- _TASK_:
Copy every line of the listing below exactly as it appears, leaving out the pictures.

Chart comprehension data

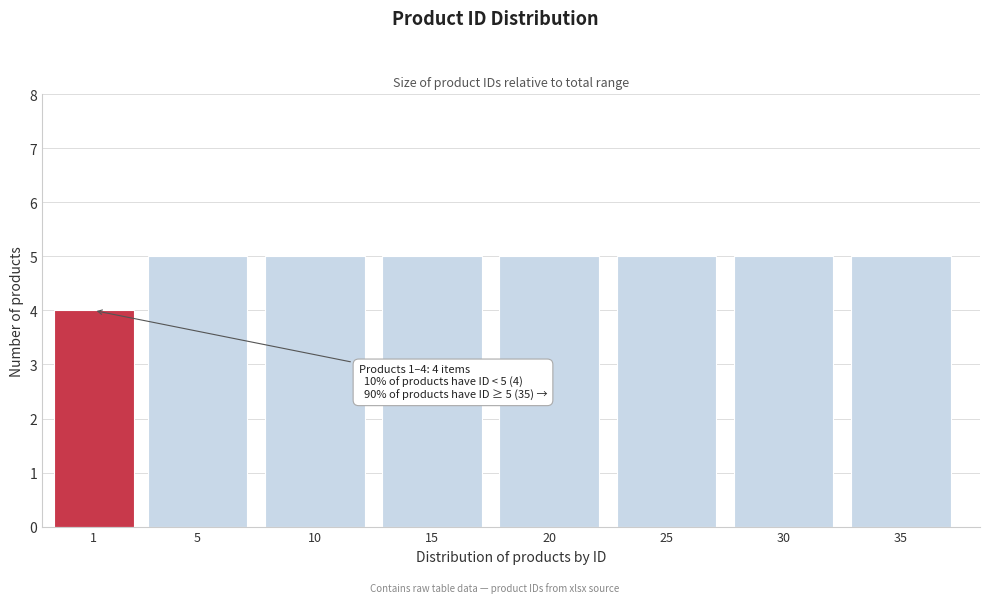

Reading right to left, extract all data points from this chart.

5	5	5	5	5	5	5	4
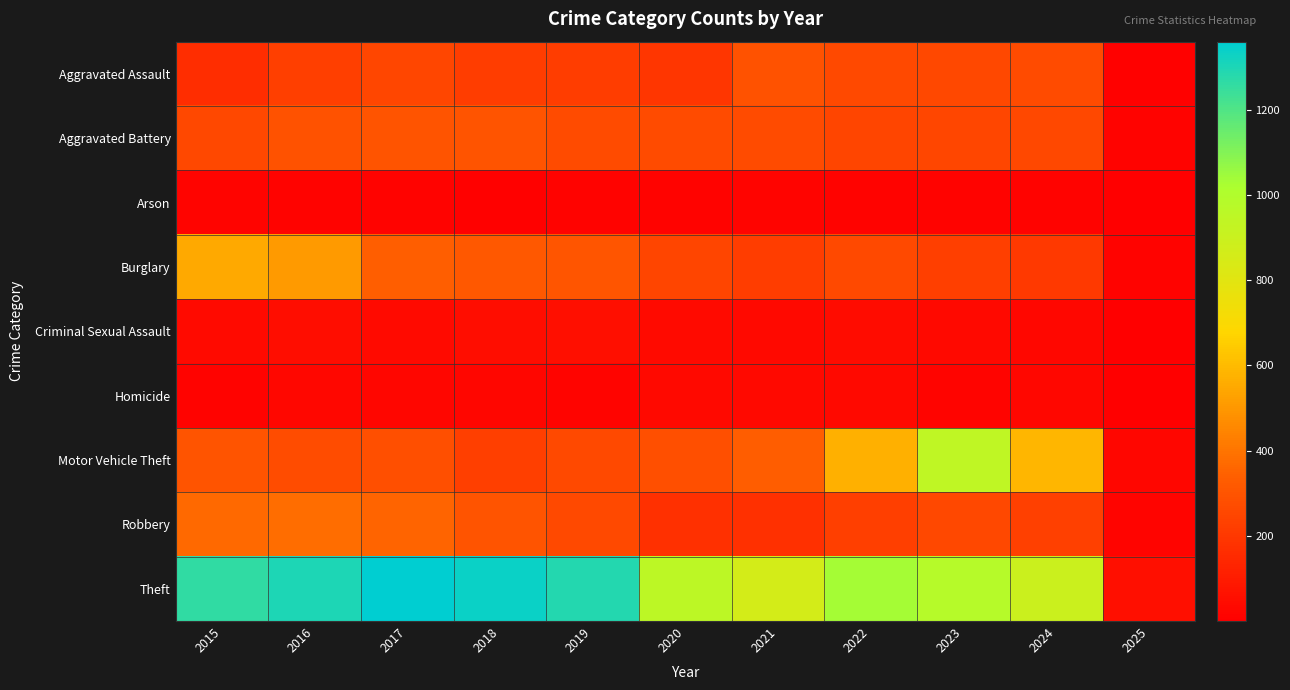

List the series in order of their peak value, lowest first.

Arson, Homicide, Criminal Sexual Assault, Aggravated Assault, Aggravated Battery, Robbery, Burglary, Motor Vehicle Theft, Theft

- _OUTPUT_:
Reading right to left, extract all data points from this chart.

5	5	5	5	5	5	5	4

List the series in order of their peak value, lowest first.

Arson, Homicide, Criminal Sexual Assault, Aggravated Assault, Aggravated Battery, Robbery, Burglary, Motor Vehicle Theft, Theft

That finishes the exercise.